Siri, What Insurance Should I Get?
We can see that trying to shoehorn artificial intelligence into insurance has not been an unqualified success. Does that mean that the project is doomed?
Quite the opposite.
The recent failures are merely pointing us in the right direction, which is away from hype and towards a steady development of substantial and useful capabilities.
The reality is that artificial intelligence will penetrate every single aspect of the insurance industry to offer better products and services to the customers while improving the bottom line for the shareholders. But these changes will not happen overnight and cannot be forced. Full transformation will take closer to a decade than a year, and we need to let the process play out as capabilities continually improve.
Some changes will happen sooner than others. Parametric insurance is one such. Flight delays are a live and real-world example, where no claim even needs to be filed; rather the system automatically informs the traveler of both the delay and the compensation.

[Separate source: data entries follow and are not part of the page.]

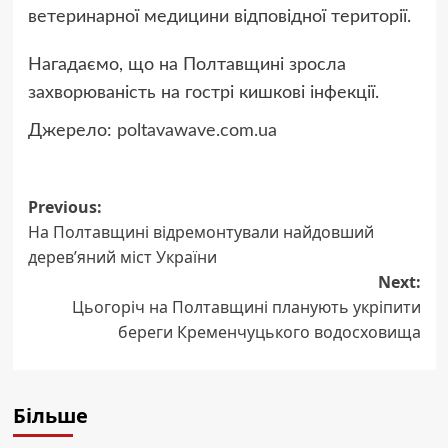
ветеринарної медицини відповідної території.
Нагадаємо, що на Полтавщині зросла
захворюваність на гострі кишкові інфекції.
Джерело:
poltavawave.com.ua
Post
Previous:
На Полтавщині відремонтували найдовший
navigation
дерев’яний міст України
Next:
Цьогоріч на Полтавщині планують укріпити
береги Кременчуцького водосховища
Більше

A little farther down the line, similar tools will be developed that expand on established use-cases with more complexity, such as home insurance. Imagine being informed by your insurer that it has detected a water leak in your home, assessed the floor damage, called for the relevant repairs, and issued an immediate prepayment to get sorted out.
Eventually, the total interconnectedness of all our devices and activities will reach the stage where all we need to do is say out loud, “Siri (or Hey Google, etc.), what insurance should I get?” And that’s when we will have achieved total AI insurance transformation.
Of course, we can’t forecast where this will end. One important unanswered question is the extent that legislation and regulation will play in determining AI’s role in the industry. In the meantime, we can prepare the data foundation that is the prerequisite for any robust AI system. Doing that requires determining, defining, and activating as many data sources as possible, both within and without the insurer’s databases. This will include learning how to add market-level (public) data at scale to make the models and machine queries ever better.
Even as the technology continues to develop, there is much for us to do so we can prepare for the future and meet it head-on.